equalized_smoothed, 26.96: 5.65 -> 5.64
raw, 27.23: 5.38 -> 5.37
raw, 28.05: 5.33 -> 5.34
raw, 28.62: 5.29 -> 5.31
* * *
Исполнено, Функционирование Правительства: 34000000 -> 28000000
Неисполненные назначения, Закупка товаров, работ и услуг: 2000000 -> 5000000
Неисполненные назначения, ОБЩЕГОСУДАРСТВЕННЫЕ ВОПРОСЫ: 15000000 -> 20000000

• **YOUR GOAL**: Once you have identified the lines above that contain "Неисполненные", copy each of them.

• **ANSWER FOR THE TASK**:
Неисполненные назначения, Закупка товаров, работ и услуг: 2000000 -> 5000000
Неисполненные назначения, ОБЩЕГОСУДАРСТВЕННЫЕ ВОПРОСЫ: 15000000 -> 20000000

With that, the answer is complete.